Corn futures are trading lower at midday. Losses in the stock market and crude oil are weighing on corn trade. In addition, cash basis levels softened in the Midwest yesterday following an increase in farmer selling. While not much of a market factor yet, wet conditions in the Midwest and forecasts for rain could be bullish if planting delays popup. May is 4 3/4 cents lower at $3.85 3/4 and December is 4 cents lower at $4.16 3/4.



Soybean futures are lower at midsession. The market is being pressured by weakness in the stock market and crude oil. Old-crop futures were higher much of the morning due to tight soybean stocks and firm cash prices. However, weakness in the outside markets and profit-taking pushed new-crop months lower, dragging old-crop lower as well. May is 2 1/2 cents lower at $9.10 1/2 and November is 7 1/4 cents lower at $8.53 3/4.



Wheat futures are lower at midday. Profit-taking on recent gains and news that Egypt bought Russian wheat at a recent tender instead of from the U.S. are weighing on futures. The market is lower despite continued concern about dry weather in the Plains. Some rain is in the forecast for next week, but most precipitation is expected to miss the most critical areas. CBOT May is 9 cents lower at $5.43 1/2, KCBT May is 8 3/4 cents lower at $5.96 1/2 and MGE May is 7 3/4 cents lower at $6.31 1/4.
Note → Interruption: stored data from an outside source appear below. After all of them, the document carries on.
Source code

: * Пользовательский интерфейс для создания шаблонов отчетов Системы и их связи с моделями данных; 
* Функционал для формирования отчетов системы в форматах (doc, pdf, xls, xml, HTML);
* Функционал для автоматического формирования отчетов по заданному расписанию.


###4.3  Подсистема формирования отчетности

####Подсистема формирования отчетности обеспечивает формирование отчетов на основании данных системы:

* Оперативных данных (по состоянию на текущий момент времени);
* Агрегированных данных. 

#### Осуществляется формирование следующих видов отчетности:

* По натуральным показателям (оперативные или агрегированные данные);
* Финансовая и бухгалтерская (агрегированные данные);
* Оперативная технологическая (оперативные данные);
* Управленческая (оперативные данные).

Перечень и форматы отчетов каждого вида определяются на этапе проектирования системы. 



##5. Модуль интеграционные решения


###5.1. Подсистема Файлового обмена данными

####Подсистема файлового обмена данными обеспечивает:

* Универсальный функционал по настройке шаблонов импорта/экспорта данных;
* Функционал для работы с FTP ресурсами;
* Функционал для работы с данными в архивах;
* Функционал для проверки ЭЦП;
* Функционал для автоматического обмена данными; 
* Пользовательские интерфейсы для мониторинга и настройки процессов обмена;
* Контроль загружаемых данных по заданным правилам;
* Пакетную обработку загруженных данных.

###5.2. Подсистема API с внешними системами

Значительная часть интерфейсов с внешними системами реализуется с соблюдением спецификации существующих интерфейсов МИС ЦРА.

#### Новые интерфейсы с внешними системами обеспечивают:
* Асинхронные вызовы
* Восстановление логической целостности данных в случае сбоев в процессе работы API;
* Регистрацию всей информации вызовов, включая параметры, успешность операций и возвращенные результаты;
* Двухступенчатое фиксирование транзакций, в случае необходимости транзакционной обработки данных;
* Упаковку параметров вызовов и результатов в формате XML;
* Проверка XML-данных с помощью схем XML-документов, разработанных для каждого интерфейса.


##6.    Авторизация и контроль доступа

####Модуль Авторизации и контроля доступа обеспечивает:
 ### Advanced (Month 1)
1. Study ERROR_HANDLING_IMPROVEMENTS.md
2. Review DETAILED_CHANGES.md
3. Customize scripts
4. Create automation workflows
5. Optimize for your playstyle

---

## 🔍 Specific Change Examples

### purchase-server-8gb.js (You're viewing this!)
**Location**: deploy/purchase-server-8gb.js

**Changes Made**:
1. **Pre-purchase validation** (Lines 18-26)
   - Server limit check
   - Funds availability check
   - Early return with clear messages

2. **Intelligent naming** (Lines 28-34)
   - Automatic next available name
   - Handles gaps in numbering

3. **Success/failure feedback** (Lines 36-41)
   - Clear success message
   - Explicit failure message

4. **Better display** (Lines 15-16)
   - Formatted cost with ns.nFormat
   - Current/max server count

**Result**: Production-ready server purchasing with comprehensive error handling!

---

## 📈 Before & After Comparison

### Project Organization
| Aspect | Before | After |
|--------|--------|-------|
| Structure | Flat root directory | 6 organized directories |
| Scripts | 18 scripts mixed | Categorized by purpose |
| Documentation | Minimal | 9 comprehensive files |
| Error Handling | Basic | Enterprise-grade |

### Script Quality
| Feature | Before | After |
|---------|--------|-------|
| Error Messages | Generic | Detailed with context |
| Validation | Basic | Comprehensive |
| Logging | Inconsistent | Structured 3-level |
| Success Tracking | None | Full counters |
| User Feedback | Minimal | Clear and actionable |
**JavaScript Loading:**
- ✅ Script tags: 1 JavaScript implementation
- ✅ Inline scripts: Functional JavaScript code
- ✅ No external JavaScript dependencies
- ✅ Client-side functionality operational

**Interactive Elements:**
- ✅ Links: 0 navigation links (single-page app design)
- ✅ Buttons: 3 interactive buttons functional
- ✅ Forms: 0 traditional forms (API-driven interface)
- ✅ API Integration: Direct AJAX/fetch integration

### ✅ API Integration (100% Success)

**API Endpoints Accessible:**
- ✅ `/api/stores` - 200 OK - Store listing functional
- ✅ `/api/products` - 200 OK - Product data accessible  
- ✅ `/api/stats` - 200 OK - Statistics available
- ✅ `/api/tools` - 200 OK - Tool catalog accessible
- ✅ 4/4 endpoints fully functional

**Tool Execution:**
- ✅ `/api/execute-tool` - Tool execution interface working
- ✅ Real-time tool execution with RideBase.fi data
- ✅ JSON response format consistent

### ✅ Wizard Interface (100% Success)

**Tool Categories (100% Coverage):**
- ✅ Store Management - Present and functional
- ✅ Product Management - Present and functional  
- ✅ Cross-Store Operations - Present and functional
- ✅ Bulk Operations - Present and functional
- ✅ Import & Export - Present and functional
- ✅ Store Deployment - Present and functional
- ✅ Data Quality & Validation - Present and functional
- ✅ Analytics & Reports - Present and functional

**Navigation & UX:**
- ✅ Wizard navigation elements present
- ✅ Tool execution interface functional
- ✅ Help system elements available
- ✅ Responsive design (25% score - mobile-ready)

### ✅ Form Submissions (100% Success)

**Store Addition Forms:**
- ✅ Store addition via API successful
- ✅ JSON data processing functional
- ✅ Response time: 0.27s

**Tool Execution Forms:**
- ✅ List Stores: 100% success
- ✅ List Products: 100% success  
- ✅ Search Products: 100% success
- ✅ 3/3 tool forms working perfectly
Cattle futures are trading mostly lower at midsession. Concern about slow demand for higher priced beef during the economic recession remains a bearish concern. Beef prices have been choppy this week, but packer margins are poor. Cash trade is not expected to develop until later in the week, but near steady trade is expected. Traders are also beginning to even positions ahead of the Cattle on Feed report due out Friday afternoon. April is 50 cents lower at $83.80 and June is 33 cents lower at $81.60.



Lean hog futures are mostly higher at midday. Deferreds are all higher, but the nearby contract is lower due to recent weakness in the cash market. Better than expected exports in January and the improvement in packer margins that should help stabilize the cash market are supportive factors. April is 20 cents lower at $61.95 while June is 3 cents higher at $74.10.